● **The exercise**
Repeat word for word the stretch of the claim rejection text from "It would have" through "asset Eavy, [0002].".

● **Quoted passage**
----------------------------------------
Re Claim 6, Paya in view of Eavy and Yantis teach the data management system of claim 1, and Paya in view of Eavy and Yantis further teach wherein said at least one application program is further configured to receive from the at least one data collection device subsequent state information associated with said RWA Paya, Col. 25, lines 18-19: “the value of the fiat-backed digital asset may fluctuate with the value of the assets backing the fiat-backed digital assets,” and record on the at least one distributed ledger a subsequent RWA state transaction which correlates said subsequent state information to said RWA Paya, Col. 25, lines 19-21: “The underlying value of the fiat-backed digital asset…may be updated in real-time.”
Re Claim 7, Paya in view of Eavy and Yantis teach the data management system of claim 6, and Paya in view of Eavy and Yantis further teach wherein said subsequent state information corresponds to at least one of a change in physical condition of said RWA or a change in location of said RWA Eavy, [0030] – “At a second time…capture an exit state of the property.”
It would have been obvious to a person of ordinary skill in the art before the effective filing date of the claimed invention to combine Paya’s digital asset exchange system with the teachings of the subsequent state information comprising a change in physical condition of said RWA in Eavy. One would be motivated to make this combination to enable and improve trust between the parties participating in a transaction involving the asset Eavy, [0002].
Examiner notes claim 7 is considered non-functional descriptive material since the content of the subsequent state information does not meaningfully limit the structure of the data management system. When descriptive material is not functionally related to the substrate, the descriptive material will not distinguish the invention from prior art in terms of patentability. It has been held that where the printed matter is not functionally related to the substrate, the printed matter will not distinguish the invention from the prior art in terms of patentability …. [T]he critical question is whether there exists any new and unobvious functional relationship between the printed matter and the substrate (In re Ngai 367 F.3d 1336, 1339, 70 USPQ2d 1862 (Fed. Cir. 2004); Ex parte Nehls 88 USPQ2d 1883, 1888-1889 (BPAI 2008); In re Lowry, 32 USPQ2d 1031 (Fed. Cir. 1994); MPEP § 2111.05; Cf. In re Gulack, 703 F.2d 1381, 1385, 217 USPQ 401, 404 (Fed. Cir. 1983)).
----------------------------------------
● **Record list**
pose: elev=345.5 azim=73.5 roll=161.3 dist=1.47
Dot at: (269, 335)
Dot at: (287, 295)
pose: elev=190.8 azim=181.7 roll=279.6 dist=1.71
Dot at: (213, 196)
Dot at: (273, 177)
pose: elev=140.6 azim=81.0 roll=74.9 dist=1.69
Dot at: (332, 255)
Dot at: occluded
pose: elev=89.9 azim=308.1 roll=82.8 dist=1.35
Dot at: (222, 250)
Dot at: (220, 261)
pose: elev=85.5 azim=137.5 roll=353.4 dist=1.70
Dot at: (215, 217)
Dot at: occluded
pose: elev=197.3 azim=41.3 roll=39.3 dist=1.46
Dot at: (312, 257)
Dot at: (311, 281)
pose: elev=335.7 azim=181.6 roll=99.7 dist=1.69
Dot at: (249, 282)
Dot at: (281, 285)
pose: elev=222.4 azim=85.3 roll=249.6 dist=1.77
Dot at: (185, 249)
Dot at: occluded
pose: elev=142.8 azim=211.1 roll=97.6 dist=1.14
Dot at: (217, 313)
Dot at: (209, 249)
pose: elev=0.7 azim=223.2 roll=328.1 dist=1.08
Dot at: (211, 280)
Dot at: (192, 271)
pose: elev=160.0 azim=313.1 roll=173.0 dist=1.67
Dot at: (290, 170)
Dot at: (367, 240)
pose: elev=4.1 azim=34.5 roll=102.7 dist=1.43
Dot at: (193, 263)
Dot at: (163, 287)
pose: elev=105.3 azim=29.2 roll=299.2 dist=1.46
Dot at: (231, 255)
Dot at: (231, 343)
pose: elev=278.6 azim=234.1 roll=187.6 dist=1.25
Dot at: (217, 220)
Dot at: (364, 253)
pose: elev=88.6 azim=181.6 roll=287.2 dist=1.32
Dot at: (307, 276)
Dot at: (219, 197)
----------------------------------------
● **Solution to the problem**
It would have been obvious to a person of ordinary skill in the art before the effective filing date of the claimed invention to combine Paya’s digital asset exchange system with the teachings of the subsequent state information comprising a change in physical condition of said RWA in Eavy. One would be motivated to make this combination to enable and improve trust between the parties participating in a transaction involving the asset Eavy, [0002].